O teto imposto ao governo é global, e não segmentado por ministério.
Ao elaborar o Orçamento de cada ano, Congresso e governo devem ajustar os gastos ao limite previsto. Em 2020, este limite é de R$ 1,454 trilhão.
Até fevereiro, antes da pandemia, havia uma folga de apenas R$ 1,7 bilhão. Não seria possível, portanto, colocar em prática o pacote de combate ao coronavírus com gastos contabilizados dentro do teto de gastos.
Em 2020, por causa da calamidade pública provocada pela pandemia, o governo não precisará cumprir duas regras fiscais: a meta de resultado primário (que reúne receitas e despesas, exceto gastos com dívida pública) e a regra de ouro (impede que a União emita títulos de dívida pública para bancar despesas recorrentes, como aposentadorias e salários).

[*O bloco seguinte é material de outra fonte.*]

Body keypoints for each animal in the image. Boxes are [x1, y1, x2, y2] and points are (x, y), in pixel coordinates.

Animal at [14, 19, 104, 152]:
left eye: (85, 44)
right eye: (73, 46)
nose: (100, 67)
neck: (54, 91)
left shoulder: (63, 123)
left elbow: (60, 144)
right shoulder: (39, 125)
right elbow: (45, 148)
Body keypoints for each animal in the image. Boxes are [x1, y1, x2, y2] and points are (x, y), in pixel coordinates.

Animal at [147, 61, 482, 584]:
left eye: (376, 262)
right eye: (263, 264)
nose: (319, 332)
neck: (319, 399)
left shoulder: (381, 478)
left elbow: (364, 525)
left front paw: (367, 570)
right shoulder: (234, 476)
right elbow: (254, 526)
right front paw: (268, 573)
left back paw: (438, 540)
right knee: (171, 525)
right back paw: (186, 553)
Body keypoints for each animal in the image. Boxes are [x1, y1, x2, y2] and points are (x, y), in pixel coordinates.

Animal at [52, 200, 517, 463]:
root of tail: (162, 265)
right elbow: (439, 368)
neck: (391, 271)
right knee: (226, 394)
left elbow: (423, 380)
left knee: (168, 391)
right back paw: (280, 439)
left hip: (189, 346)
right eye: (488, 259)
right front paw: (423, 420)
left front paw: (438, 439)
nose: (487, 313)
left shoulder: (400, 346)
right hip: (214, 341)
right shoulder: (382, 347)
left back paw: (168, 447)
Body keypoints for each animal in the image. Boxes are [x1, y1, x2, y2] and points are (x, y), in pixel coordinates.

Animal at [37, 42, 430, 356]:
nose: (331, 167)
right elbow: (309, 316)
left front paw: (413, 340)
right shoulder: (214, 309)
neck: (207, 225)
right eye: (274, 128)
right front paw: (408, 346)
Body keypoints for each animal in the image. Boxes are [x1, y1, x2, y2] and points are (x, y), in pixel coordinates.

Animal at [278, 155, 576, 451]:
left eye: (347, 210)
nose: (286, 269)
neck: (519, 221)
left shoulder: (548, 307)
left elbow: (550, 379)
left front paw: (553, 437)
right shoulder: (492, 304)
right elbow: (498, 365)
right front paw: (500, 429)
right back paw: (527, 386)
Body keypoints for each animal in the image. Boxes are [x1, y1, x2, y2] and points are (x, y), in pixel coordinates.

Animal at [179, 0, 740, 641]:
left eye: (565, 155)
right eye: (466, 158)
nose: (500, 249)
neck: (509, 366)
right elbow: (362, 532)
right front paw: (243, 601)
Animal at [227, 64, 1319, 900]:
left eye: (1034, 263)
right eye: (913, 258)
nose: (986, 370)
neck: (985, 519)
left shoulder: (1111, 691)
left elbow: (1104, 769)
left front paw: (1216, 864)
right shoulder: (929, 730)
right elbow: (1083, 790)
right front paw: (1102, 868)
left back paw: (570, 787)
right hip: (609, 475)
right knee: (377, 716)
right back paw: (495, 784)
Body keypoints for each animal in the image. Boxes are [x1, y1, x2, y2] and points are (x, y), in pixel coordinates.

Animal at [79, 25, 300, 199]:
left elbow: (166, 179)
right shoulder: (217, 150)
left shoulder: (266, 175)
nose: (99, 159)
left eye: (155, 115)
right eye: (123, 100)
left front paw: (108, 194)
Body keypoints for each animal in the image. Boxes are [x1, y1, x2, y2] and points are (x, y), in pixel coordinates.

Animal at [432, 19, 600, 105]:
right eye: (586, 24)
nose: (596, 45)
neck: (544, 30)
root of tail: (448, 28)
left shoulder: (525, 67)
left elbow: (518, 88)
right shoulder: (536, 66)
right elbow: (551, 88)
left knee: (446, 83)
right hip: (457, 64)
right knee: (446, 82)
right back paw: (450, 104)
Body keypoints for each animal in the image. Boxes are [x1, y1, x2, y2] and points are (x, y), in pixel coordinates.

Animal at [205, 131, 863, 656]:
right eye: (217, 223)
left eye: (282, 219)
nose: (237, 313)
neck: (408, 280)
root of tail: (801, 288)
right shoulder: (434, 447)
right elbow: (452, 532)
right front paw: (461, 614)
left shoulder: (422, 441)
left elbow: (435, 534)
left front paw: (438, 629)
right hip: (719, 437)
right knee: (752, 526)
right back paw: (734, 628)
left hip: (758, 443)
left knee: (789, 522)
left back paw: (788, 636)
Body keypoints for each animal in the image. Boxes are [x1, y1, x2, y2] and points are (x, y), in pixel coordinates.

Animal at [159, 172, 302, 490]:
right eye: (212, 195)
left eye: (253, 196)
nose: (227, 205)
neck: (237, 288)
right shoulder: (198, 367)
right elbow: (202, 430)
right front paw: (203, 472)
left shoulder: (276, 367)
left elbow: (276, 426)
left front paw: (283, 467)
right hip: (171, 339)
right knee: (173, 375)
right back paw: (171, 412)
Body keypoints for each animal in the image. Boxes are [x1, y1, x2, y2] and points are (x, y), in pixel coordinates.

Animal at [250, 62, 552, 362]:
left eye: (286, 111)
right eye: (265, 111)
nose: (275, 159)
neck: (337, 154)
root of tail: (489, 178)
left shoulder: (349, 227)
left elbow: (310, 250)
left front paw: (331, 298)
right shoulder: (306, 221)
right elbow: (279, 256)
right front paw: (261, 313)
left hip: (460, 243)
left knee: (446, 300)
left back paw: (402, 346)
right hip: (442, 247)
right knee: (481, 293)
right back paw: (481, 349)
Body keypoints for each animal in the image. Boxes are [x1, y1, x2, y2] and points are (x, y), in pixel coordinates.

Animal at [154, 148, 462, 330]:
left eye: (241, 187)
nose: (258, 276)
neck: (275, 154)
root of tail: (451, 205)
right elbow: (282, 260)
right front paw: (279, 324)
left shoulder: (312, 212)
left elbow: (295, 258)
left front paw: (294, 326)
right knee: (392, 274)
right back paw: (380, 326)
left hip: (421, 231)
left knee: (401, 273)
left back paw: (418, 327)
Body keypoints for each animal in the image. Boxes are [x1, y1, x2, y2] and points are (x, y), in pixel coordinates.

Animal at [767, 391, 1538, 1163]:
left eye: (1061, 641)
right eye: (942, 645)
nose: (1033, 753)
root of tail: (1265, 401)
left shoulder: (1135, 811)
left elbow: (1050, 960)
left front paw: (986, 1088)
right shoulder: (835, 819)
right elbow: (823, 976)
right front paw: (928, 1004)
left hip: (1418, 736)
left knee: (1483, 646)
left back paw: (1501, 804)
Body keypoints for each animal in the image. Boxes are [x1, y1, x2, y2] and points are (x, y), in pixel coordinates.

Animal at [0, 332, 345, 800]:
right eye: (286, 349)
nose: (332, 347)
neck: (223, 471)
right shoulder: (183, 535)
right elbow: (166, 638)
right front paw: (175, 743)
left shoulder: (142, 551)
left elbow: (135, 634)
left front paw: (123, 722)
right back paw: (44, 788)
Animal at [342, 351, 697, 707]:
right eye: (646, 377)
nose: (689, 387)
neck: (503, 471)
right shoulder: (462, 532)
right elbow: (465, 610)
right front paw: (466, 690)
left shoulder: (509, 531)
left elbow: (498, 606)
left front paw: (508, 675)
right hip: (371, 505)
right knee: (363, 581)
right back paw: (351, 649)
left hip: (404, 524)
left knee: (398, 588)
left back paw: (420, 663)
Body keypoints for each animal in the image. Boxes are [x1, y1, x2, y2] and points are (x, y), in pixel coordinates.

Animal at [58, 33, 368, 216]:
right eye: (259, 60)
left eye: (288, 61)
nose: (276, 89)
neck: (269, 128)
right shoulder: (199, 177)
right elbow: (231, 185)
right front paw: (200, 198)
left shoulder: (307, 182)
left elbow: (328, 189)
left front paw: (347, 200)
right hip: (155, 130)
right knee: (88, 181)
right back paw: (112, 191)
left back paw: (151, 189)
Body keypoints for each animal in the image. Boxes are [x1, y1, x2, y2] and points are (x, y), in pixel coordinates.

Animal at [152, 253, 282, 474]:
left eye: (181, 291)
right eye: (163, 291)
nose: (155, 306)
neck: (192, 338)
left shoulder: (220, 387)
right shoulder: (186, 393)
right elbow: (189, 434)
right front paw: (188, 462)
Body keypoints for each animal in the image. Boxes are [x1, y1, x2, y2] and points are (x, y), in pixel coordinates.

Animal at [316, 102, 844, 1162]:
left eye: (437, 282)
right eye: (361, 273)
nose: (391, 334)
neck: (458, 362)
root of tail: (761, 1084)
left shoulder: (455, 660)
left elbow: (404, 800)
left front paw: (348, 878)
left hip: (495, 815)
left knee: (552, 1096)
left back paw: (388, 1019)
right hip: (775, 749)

No entanto, o Orçamento deste ainda ainda está sujeito ao teto de gastos.
Mesmo com o mecanismo de driblar a limitação usado por Bolsonaro, o economista Daniel Veloso Couri, diretor da Instituição Fiscal Independente (IFI, órgão do Senado que monitora as contas públicas), defendeu a regra do teto.
“Isso [gasto de R$ 516 bilhões fora da limitação] é uma necessidade. É uma emergência. A questão é por quanto tempo esses gastos vão continuar. Isso é mais importante que a magnitude das despesas”, disse.
A equipe de Guedes tenta evitar que programas como o auxílio emergencial a informais sejam prorrogados, o que elevaria o nível de endividamento do país e pode comprometer o cumprimento do teto em 2021, quando não há previsão de afrouxamento de regras fiscais.